We’ve lived so long under the spell of hierarchy—from god-kings to feudal lords to party bosses—that only recently have we awakened to see not only that “regular” citizens have the capacity for self-governance, but that without their engagement our huge global crises cannot be addressed. The changes needed for human society simply to survive, let alone thrive, are so profound that the only way we will move toward them is if we ourselves, regular citizens, feel meaningful ownership of solutions through direct engagement. Our problems are too big, interrelated, and pervasive to yield to directives from on high.
—Frances Moore Lappé, excerpt from Time for Progressives to Grow Up

Sunday, June 24, 2018

The US Ruined Their Countries, Now Trump Calls Them “Animals” and Sends Them Back

Click here to access article by Jon Jeter from Mint Press News. (Added sentence for clarity of views at 7 PM CT.)

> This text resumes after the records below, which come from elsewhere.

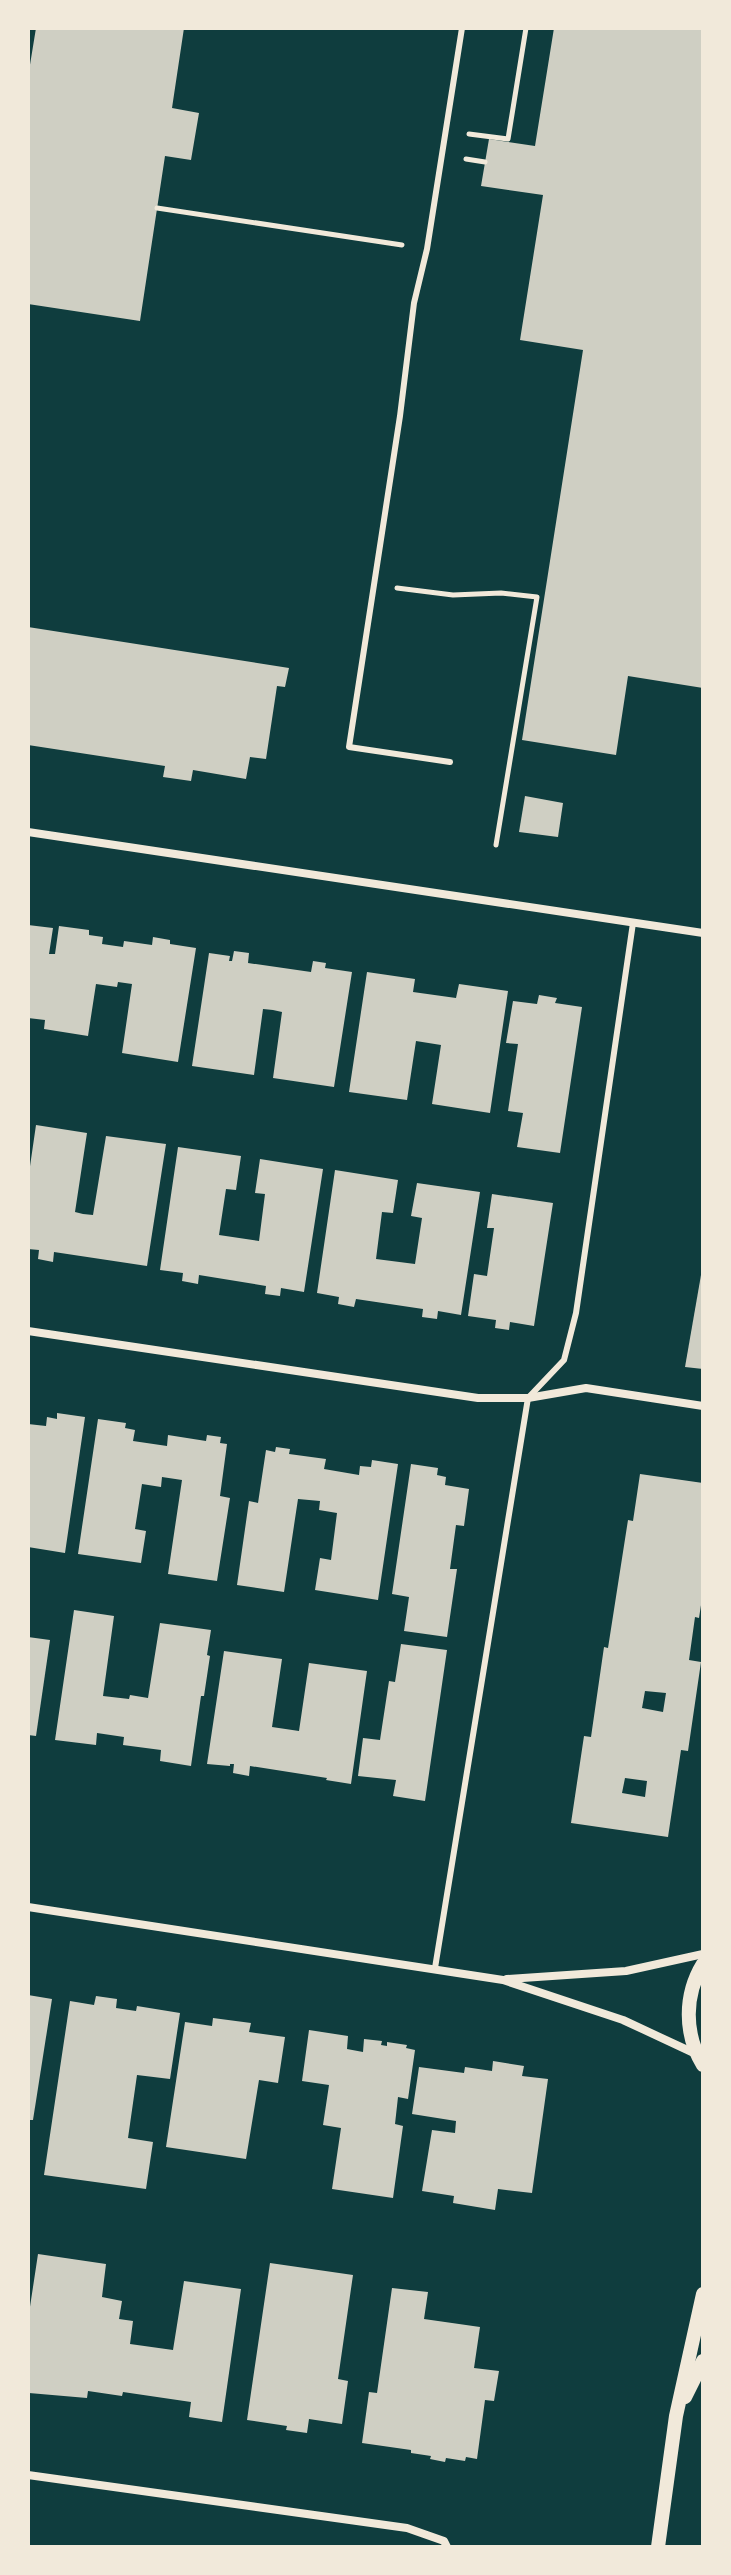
<svg xmlns="http://www.w3.org/2000/svg" width="731" height="2575" viewBox="0 0 731 2575" font-family="Inter,sans-serif">
<style>
.building{fill:#cfcfc3;fill-rule:evenodd}
.lines{fill:none;stroke-linecap:round;stroke-linejoin:round}
.path{stroke:#f1e9da;stroke-width:5}
.service{stroke:#f1e9da;stroke-width:6}
.minor{stroke:#f1e9da;stroke-width:8}
.tertiary{stroke:#f1e9da;stroke-width:14}
</style>
<rect width="100%" height="100%" fill="#0f3d3e"/>
<g class="building">
<polygon points="36,28 184,28 172,108 199,113 191,160 165,156 140,321 28,304 28,77"/>
<polygon points="554,28 703,28 703,688 628,676 616,755 522,740 583,350 520,340 543,195 481,186 489,139 535,146"/>
<polygon points="28,627 289,668 285,687 277,686 266,759 250,757 246,779 193,770 191,781 163,777 165,766 28,745"/>
<polygon points="525,796 563,803 558,837 519,832"/>
<polygon points="28,925 53,928 49,954 55,954 59,926 89,930 89,935 103,937 102,944 123,947 124,941 152,945 153,937 170,940 170,944 196,948 178,1062 122,1053 132,984 118,982 117,987 96,984 88,1036 44,1029 45,1020 28,1018"/>
<polygon points="234,951 249,953 248,963 311,972 313,961 326,963 325,968 352,972 334,1087 273,1078 282,1012 273,1010 263,1009 254,1075 192,1066 209,953 230,956 229,961 232,961"/>
<polygon points="367,972 415,979 413,992 456,998 459,984 508,991 490,1113 432,1104 441,1045 416,1041 407,1100 349,1092"/>
<polygon points="539,995 557,998 555,1003 582,1007 560,1153 517,1147 523,1113 508,1111 518,1044 506,1043 513,1001 537,1004"/>
<polygon points="36,1125 87,1133 75,1212 83,1214 93,1215 106,1136 166,1144 147,1266 54,1252 53,1262 38,1259 39,1250 28,1249 28,1180"/>
<polygon points="178,1147 241,1156 236,1190 226,1189 219,1235 259,1241 265,1194 255,1193 260,1159 323,1169 304,1292 281,1288 280,1296 265,1294 266,1286 199,1275 198,1284 182,1281 183,1273 160,1270"/>
<polygon points="335,1170 398,1180 393,1213 382,1212 376,1259 415,1264 422,1218 411,1216 417,1183 480,1192 461,1315 438,1311 437,1319 422,1317 423,1309 356,1299 354,1307 338,1304 339,1297 317,1293"/>
<polygon points="492,1194 553,1203 534,1326 510,1322 509,1330 495,1328 496,1320 468,1316 474,1274 487,1276 494,1228 487,1228"/>
<polygon points="701,1275 703,1275 703,1369 685,1367"/>
<polygon points="57,1413 85,1417 65,1553 28,1547 28,1424 46,1426 47,1417 57,1419"/>
<polygon points="98,1419 126,1423 125,1428 135,1430 133,1441 167,1446 168,1435 206,1441 207,1435 221,1437 220,1443 227,1444 220,1496 230,1498 217,1581 168,1574 182,1480 162,1477 161,1487 142,1484 135,1529 146,1531 141,1563 78,1554"/>
<polygon points="276,1447 290,1449 289,1454 326,1459 324,1469 359,1475 360,1466 371,1467 372,1460 398,1464 378,1600 315,1590 320,1558 331,1560 337,1513 319,1510 320,1501 298,1499 284,1592 237,1585 249,1501 258,1503 266,1450 275,1452"/>
<polygon points="411,1464 438,1468 437,1475 446,1477 445,1485 469,1489 464,1526 456,1525 450,1569 457,1569 447,1637 404,1631 409,1597 392,1594"/>
<path d="M 640,1474 L 703,1483 L 703,1592 L 699,1618 L 695,1617 L 689,1660 L 701,1662 L 688,1751 L 681,1750 L 668,1837 L 571,1823 L 584,1736 L 591,1737 L 604,1647 L 608,1648 L 628,1520 L 633,1521 ZM 645,1691 L 666,1693 L 663,1712 L 642,1708 ZM 625,1778 L 647,1781 L 645,1797 L 622,1793 Z"/>
<polygon points="74,1610 114,1616 103,1696 129,1699 130,1695 148,1698 160,1623 211,1630 207,1655 210,1656 204,1696 201,1696 191,1766 160,1761 161,1750 123,1745 124,1737 97,1733 96,1745 55,1740"/>
<polygon points="28,1637 50,1640 36,1736 28,1735"/>
<polygon points="401,1644 447,1650 425,1801 393,1796 396,1780 358,1776 363,1738 380,1740 389,1681 395,1682"/>
<polygon points="224,1651 282,1659 272,1727 299,1731 309,1663 367,1671 351,1784 326,1780 327,1778 250,1766 249,1776 233,1773 234,1764 230,1764 230,1766 207,1764"/>
<polygon points="28,1995 52,1999 33,2120 28,2120"/>
<polygon points="96,1996 117,1999 116,2008 136,2011 137,2006 180,2013 170,2079 137,2075 128,2138 153,2142 146,2189 44,2175 70,2001 94,2005"/>
<polygon points="213,2018 251,2023 249,2032 285,2037 278,2083 259,2080 246,2159 166,2147 185,2022 212,2026"/>
<polygon points="309,2030 348,2036 347,2049 363,2052 364,2039 382,2041 381,2045 387,2046 387,2042 407,2045 406,2048 415,2050 408,2099 398,2097 395,2124 403,2126 393,2198 332,2189 341,2128 323,2125 329,2085 302,2081"/>
<polygon points="493,2061 524,2066 522,2076 548,2079 532,2193 498,2189 495,2210 453,2203 454,2196 422,2191 432,2130 455,2133 456,2121 412,2114 419,2067 464,2073 465,2067 492,2071"/>
<polygon points="38,2254 106,2264 102,2297 122,2301 119,2319 133,2321 130,2344 173,2350 184,2281 241,2289 222,2422 189,2417 191,2402 123,2392 122,2396 88,2391 87,2398 29,2393 28,2320"/>
<polygon points="270,2263 353,2275 338,2379 348,2381 342,2424 309,2419 307,2433 286,2430 287,2426 247,2420"/>
<polygon points="392,2288 428,2292 424,2319 480,2327 474,2368 499,2371 494,2401 485,2400 477,2459 466,2457 465,2461 446,2458 445,2462 430,2459 431,2456 411,2453 411,2450 362,2443 369,2392 377,2393"/>
</g>
<g class="lines">
<g class="path">
<polyline points="469,134 508,139 526,28"/>
<polyline points="466,159 485,162"/>
<polyline points="157,208 402,245"/>
<polyline points="397,588 453,595 501,593 537,597 496,845"/>
</g>
<g class="service">
<polyline points="450,762 349,747 400,416 414,303 427,249 462,28"/>
<polyline points="435,1968 528,1398 564,1360 576,1313 633,923"/>
</g>
<g class="minor">
<polyline points="28,832 703,933"/>
<polyline points="28,1331 478,1398 528,1398 586,1388 703,1406"/>
<polyline points="28,1907 503,1980 623,2020 696,2054"/>
<polyline points="507,1979 626,1971 703,1954"/>
<polyline points="28,2475 407,2528 444,2541 447,2547"/>
</g>
<g class="tertiary">
<path d="M 703,1964 C 684,1995 684,2034 703,2065"/>
<polyline points="685,2397 703,2361"/>
<polyline points="658,2547 676,2416 703,2294"/>
</g>
</g>
<rect width="731" height="2575" fill="none" stroke="#f1e9da" stroke-width="60"/>
</svg>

Jeter concentrates mostly on the relatively recent history of US interference in Honduras to illustrate how the US ruling class promotes and secures their investments throughout Central America, but at the same time such interference also brings misery and death for ordinary people. Hence, many of them flee north. 
It’s important to contextualize the Americas historically as a battle between the mostly European settlers who own the New World and the mostly indigenous and black workers who built it. Destabilizing Central America allows multinationals to continue to exploit labor and resources, and dates back to the CIA’s 1954 plot to overthrow the democratically elected government of Guatemala’s Socialist President Jacobo Arbenz, whose plan to redistribute land to the country’s landless peasant farmers threatened the massive holdings of the United Fruit Company, the predecessor of Chiquita Brands. The coup eventually triggered a civil war between leftist rebels and the U.S.-backed military, led by avid anti-Communist generals.
But, to blame Trump for this, as implied by the title, is ridiculous.